Noe, a ruling elder in the OPC, teaches the study from John Calvin’s “Institutes of the Christian Religion,” III.6-10, called “The Golden Booklet of the Christian Life.” The biblical focus is Mark 8:34 and Matthew 16:24. Based on these verses, Noe teaches three main topics concerning suffering in the Christian life: 1) self-denial, 2) cross-bearing and 3) meditation on the future life.

Each Wednesday night consists of a time of teaching during which questions are welcome, a time of discussion and then time for fellowship and prayer.

Junior student Ryan Heckaman said, “The 20 or so regular attenders are of one of the widest age ranges I’ve ever done a Bible study with, from teens through people in their 80s. Hearing people talk and ask questions is always interesting because you aren’t sure exactly what people may ask or say and the views are very diverse.”            
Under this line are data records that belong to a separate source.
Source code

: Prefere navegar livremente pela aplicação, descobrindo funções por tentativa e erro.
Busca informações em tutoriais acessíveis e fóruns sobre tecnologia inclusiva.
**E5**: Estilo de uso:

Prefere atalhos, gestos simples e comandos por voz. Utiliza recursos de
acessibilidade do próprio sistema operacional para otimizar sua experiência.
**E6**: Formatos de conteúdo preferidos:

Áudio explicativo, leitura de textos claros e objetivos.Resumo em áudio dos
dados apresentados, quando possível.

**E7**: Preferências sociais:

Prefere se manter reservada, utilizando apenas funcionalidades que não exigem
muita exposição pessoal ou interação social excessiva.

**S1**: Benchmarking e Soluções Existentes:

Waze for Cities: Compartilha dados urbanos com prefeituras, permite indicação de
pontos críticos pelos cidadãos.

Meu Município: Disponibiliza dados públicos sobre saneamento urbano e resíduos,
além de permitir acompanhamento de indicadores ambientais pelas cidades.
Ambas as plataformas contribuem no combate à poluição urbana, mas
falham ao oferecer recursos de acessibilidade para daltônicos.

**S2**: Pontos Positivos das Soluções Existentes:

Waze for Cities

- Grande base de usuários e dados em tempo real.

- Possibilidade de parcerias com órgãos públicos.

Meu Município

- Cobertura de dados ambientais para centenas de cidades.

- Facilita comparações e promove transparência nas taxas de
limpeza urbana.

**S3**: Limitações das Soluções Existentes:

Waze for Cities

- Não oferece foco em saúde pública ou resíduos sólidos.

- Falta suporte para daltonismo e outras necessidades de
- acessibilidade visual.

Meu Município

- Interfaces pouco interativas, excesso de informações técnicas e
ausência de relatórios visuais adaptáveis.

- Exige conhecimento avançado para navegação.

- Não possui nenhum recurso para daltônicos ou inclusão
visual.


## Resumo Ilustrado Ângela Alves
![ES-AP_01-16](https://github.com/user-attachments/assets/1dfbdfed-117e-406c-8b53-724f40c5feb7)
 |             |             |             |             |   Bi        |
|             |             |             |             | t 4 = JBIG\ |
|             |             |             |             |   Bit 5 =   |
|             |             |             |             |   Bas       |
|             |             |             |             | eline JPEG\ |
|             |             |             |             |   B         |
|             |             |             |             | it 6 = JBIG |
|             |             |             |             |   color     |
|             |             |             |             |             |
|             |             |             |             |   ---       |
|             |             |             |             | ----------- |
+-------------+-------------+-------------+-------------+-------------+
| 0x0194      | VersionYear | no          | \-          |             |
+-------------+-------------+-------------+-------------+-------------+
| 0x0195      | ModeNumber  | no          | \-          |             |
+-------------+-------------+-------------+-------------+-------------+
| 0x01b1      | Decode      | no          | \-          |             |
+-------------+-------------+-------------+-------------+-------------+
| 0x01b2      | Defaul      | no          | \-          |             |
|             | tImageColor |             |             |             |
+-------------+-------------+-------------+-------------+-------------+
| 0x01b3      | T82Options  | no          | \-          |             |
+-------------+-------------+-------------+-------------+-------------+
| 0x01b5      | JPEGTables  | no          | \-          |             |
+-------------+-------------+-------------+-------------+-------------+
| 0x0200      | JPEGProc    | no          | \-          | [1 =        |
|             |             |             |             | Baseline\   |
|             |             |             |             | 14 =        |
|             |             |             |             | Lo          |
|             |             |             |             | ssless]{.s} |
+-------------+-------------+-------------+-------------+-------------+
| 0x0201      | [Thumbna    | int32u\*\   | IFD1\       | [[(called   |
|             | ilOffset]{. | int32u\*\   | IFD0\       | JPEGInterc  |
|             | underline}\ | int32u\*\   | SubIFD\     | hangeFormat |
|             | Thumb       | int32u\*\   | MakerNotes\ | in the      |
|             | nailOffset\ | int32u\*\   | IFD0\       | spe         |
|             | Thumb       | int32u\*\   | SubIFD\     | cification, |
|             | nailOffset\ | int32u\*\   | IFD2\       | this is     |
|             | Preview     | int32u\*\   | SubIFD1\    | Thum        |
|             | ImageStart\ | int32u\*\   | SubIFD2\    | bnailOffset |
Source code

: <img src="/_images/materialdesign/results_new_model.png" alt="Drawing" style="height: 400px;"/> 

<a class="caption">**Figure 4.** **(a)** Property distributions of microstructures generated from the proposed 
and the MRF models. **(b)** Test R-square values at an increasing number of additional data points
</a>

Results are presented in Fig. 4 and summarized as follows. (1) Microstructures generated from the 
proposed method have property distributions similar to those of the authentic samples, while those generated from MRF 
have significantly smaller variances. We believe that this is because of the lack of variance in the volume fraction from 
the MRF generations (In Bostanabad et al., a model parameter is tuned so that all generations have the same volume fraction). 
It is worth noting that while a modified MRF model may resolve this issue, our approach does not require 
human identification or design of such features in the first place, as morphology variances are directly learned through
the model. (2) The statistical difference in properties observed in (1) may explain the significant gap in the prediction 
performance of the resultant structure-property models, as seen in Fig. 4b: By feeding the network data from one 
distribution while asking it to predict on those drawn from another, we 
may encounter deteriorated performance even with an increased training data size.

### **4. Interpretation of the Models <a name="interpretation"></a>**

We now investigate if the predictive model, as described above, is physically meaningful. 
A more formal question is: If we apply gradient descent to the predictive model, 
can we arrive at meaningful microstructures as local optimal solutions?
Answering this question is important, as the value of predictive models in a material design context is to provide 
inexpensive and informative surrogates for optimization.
Noe’s interest in creating this new Bible study came from many sources. One of the most influential causes was the shift away from students of CRC background attending Calvin. Noe noted that many students don’t have a Reformed background and so have never received a clear explanation of the Reformed faith. He was interested in creating a safe space to teach historical Christianity and Reformed theology as a simple expression of the Reformed faith.

Another reason for Noe’s interest is that this Bible study is an exploratory study. Noe and several core families are interested in planting a church near Calvin’s campus to reach out to conservative or curious students. Noe is also very focused on creating an environment of serving God, one another and the community in this study and in any future church plant.

In order to continue the study and to discover if there is enough interest for a church plant, the group will need to find additional core families who will attend the study and will welcome and encourage the college students attending during the school year. Right now, there are about five core families consistently attending in addition to Raybrook residents and college students from Calvin and other local schools. Noe said that the involvement of college students in church is exciting because they have so much energy and enthusiasm to offer.

The current study of suffering ends May 10, aligning with the end of the semester. Though most college students will be leaving the Grand Rapids area for the summer, the study will continue through the summer with students who remain in town and the growing core of families. Beginning May 17, the study will move to the topic of “The Sacraments of the Old Testament and Their Fulfillment in the New Testament.”